A scikit-learn compatible implementation of the Adaptive Lasso algorithm for feature selection and regression.

## Overview

Adaptive Lasso is an extension of the standard Lasso method that provides improved feature selection properties through weighted L1 penalties. It assigns different weights to different coefficients in the L1 penalty, usually based on preliminary estimates of the coefficients.

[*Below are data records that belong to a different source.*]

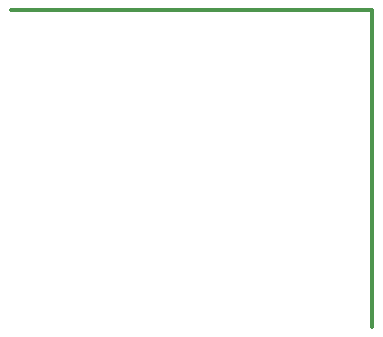
<source format=gbr>
G04 Created by Delta Design Version 2.6.36104.0403*
G04 Date: 11.09.2020 14:45:25*
G04 Project: Programming the device ESP-07*
G04 File name: BOARD_OUTLINE*
G04 File format: RS274X*

G04 Parameters*
%FSAN2X44Y44D3M2*%
%MIA0B0*%
%MOMM*%
%IOA0B0*%
%SFA1B1*%
%IJ*%
%IR0*%
G04 End parameters*
G04 Aperture macros*

G04 End Aperture macros*
G04 Apertures*
%ADD10C,.300000*%
G04 End apertures*
G04 Layers*
%LNBOARD_OUTLINE*%
%SRX1Y1I0J0*%
G54D10*
G01X-00158000Y-00100000D02*
G01X00148000Y-00100000D01*
G01X00148000Y00168500D01*
G01X-00158000Y00168500D01*
G01X-00158000Y-00100000D01*
G04 End Layers*
M02*
</source>
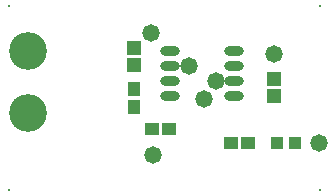
<source format=gts>
G04*
G04 #@! TF.GenerationSoftware,Altium Limited,Altium Designer,18.1.7 (191)*
G04*
G04 Layer_Color=8388736*
%FSLAX25Y25*%
%MOIN*%
G70*
G01*
G75*
%ADD20O,0.06509X0.03162*%
%ADD21R,0.03950X0.03950*%
%ADD22R,0.04540X0.04343*%
%ADD23R,0.04343X0.04540*%
%ADD24R,0.04737X0.05131*%
%ADD25C,0.00800*%
%ADD26C,0.12611*%
%ADD27C,0.05800*%
D20*
X64075Y62618D02*
D03*
Y57618D02*
D03*
Y52618D02*
D03*
Y47618D02*
D03*
X85532Y62618D02*
D03*
Y57618D02*
D03*
Y52618D02*
D03*
Y47618D02*
D03*
D21*
X100000Y31890D02*
D03*
X105905D02*
D03*
D22*
X90256D02*
D03*
X84547D02*
D03*
X58169Y36614D02*
D03*
X63878D02*
D03*
D23*
X52362Y49705D02*
D03*
Y43996D02*
D03*
D24*
X52362Y63484D02*
D03*
Y57776D02*
D03*
X98819Y53248D02*
D03*
Y47539D02*
D03*
D25*
X114173Y77559D02*
D03*
Y16142D02*
D03*
X10630D02*
D03*
Y77559D02*
D03*
D26*
X16929Y62598D02*
D03*
Y41732D02*
D03*
D27*
X57874Y68504D02*
D03*
X113779Y31890D02*
D03*
X98740Y61417D02*
D03*
X75437Y46457D02*
D03*
X58661Y27953D02*
D03*
X79528Y52362D02*
D03*
X70473Y57618D02*
D03*
M02*

</source>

This implementation follows the scikit-learn API design and can be used as a drop-in replacement for other scikit-learn linear models.

## Installation

```bash
pip install adalasso
```

## Usage

```python
from adalasso import AdaptiveLasso
from sklearn.datasets import make_regression
from sklearn.model_selection import train_test_split

# Generate sample data
X, y = make_regression(n_samples=100, n_features=20, n_informative=5, random_state=42)
X_train, X_test, y_train, y_test = train_test_split(X, y, test_size=0.2)

# Initialize and fit the model
model = AdaptiveLasso(alpha=0.1, gamma=1.0)
model.fit(X_train, y_train)

# Make predictions
y_pred = model.predict(X_test)

# Access model coefficients
print("Coefficients:", model.coef_)
print("Intercept:", model.intercept_)
```

## Parameters

- `alpha`: Regularization strength
- `gamma`: Power parameter for the adaptive weights
- `fit_intercept`: Whether to calculate the intercept
- `max_iter`: Maximum number of iterations
- `tol`: Tolerance for optimization

See the class documentation for a full list of parameters.

## Development

### Running Tests

To run the tests, you'll need to install the development dependencies:

```bash
pip install pytest pytest-cov
```

Then run the tests with:

```bash
pytest --cov=adalasso adalasso/tests/
```

## Visualization Examples

### Regularization Path Comparison

The following figure shows how coefficients evolve with different regularization strengths for standard Lasso versus Adaptive Lasso:

![Adaptive Lasso Regularization Path](adaptive_lasso_regularization_path.png)

### Feature Selection Performance

This figure demonstrates how Adaptive Lasso performs better at selecting the correct number of non-zero features across different regularization strengths:

![Feature Selection vs Regularization](adaptive_lasso_feature_count.png)

## References

- Zou, H. (2006). The adaptive lasso and its oracle properties. Journal of the American Statistical Association, 101(476), 1418-1429.